Ce qui rend les choses encore plus complexes, cependant, c'est la façon dont ces réactions contre le visage changeant de la culture pop ont tendance à alimenter la guerre culturelle plus large entre les valeurs conservatrices et progressistes – et vice versa. On a longtemps soutenu, par exemple, que la controverse de 2014 Gamergate, qui impliquait des campagnes de harcèlement contre les femmes et les minorités dans l'industrie des jeux vidéo, jeté les bases de la tactique de l'alt-droite; qui ont eux-mêmes trouvé un terrain fertile parmi les hommes en colère contre les stormtroopers noirs et les fantômes féminins. Pendant ce temps, les journaux de droite au Royaume-Uni blanchissent les opinions négatives des fans, par exemple, les histoires actuelles de Doctor Who pour soutenir leurs propres programmes contre la soi-disant «éveil».

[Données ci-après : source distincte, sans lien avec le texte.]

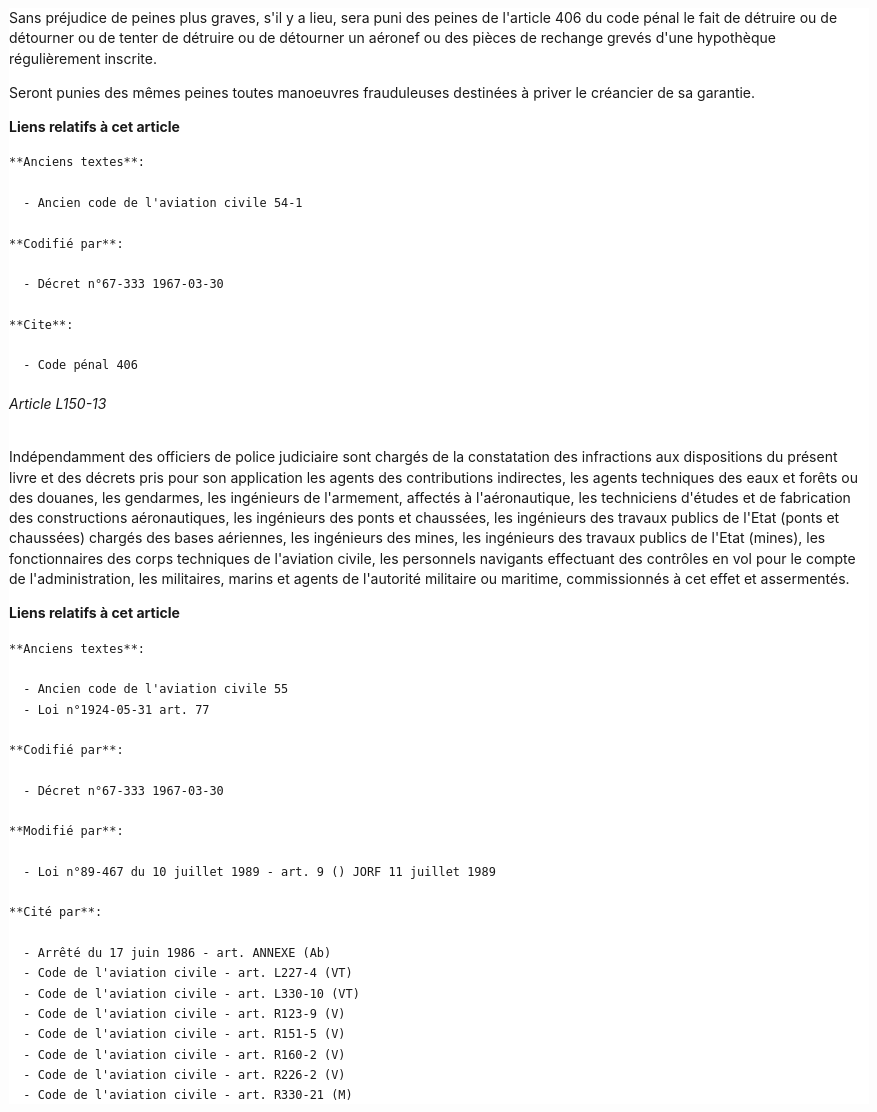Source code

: Sans préjudice de peines plus graves, s'il y a lieu, sera puni des peines de l'article 406 du code pénal le fait de détruire
ou de détourner ou de tenter de détruire ou de détourner un aéronef ou des pièces de rechange grevés d'une hypothèque
régulièrement inscrite.

Seront punies des mêmes peines toutes manoeuvres frauduleuses destinées à priver le créancier de sa garantie.

**Liens relatifs à cet article**

	**Anciens textes**:

	  - Ancien code de l'aviation civile 54-1

	**Codifié par**:

	  - Décret n°67-333 1967-03-30

	**Cite**:

	  - Code pénal 406


###### Article L150-13

Indépendamment des officiers de police judiciaire sont chargés de la constatation des infractions aux dispositions du présent
livre et des décrets pris pour son application les agents des contributions indirectes, les agents techniques des eaux et
forêts ou des douanes, les gendarmes, les ingénieurs de l'armement, affectés à l'aéronautique, les techniciens d'études et de
fabrication des constructions aéronautiques, les ingénieurs des ponts et chaussées, les ingénieurs des travaux publics de
l'Etat (ponts et chaussées) chargés des bases aériennes, les ingénieurs des mines, les ingénieurs des travaux publics de
l'Etat (mines), les fonctionnaires des corps techniques de l'aviation civile, les personnels navigants effectuant des
contrôles en vol pour le compte de l'administration, les militaires, marins et agents de l'autorité militaire ou maritime,
commissionnés à cet effet et assermentés.

**Liens relatifs à cet article**

	**Anciens textes**:

	  - Ancien code de l'aviation civile 55
	  - Loi n°1924-05-31 art. 77

	**Codifié par**:

	  - Décret n°67-333 1967-03-30

	**Modifié par**:

	  - Loi n°89-467 du 10 juillet 1989 - art. 9 () JORF 11 juillet 1989

	**Cité par**:

	  - Arrêté du 17 juin 1986 - art. ANNEXE (Ab)
	  - Code de l'aviation civile - art. L227-4 (VT)
	  - Code de l'aviation civile - art. L330-10 (VT)
	  - Code de l'aviation civile - art. R123-9 (V)
	  - Code de l'aviation civile - art. R151-5 (V)
	  - Code de l'aviation civile - art. R160-2 (V)
	  - Code de l'aviation civile - art. R226-2 (V)
	  - Code de l'aviation civile - art. R330-21 (M)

Mais est-ce un fandom? Ou le fandom est-il simplement un symptôme d'une maladie plus importante? «Il est dangereux de peindre cela comme un cas propre de cause à effet», explique Scott. «À mon avis, la relation entre ces incidents et notre moment politique actuel est complètement symbiotique: rétrospectivement, ces incidents semblent être un signe sous-culturel des choses à venir, mais notre guerre culturelle n'est pas un produit du fandom. Si quoi que ce soit, ce moment dans la culture des fans est la preuve de combien de temps ces guerres culturelles ont été menées et à quel point elles imprègnent nos interactions avec la société, la culture et les autres. »

Jenkins, cependant, reste optimiste quant au pouvoir du fandom – et son pouvoir de nous rassembler et de nous séparer. «Certains de ces débats ont certainement fait partie des plus grands clivages partisans et guerres culturelles de notre époque», dit-il. «Mais, encore une fois, ce n'est qu'une partie de l'histoire puisque les fandoms offrent également un espace partagé pour que les conservateurs et les libéraux se réunissent autour d'intérêts partagés qui ne sont pas automatiquement définis en termes partisans et parlent ensemble de leurs espoirs et de leurs craintes pour l'avenir. À cet égard, le fandom n'est pas extrême: le moment actuel est extrême. Et le fandom fait autant partie de la solution que du problème. »

Sonic l'hérisson est sorti aujourd'hui.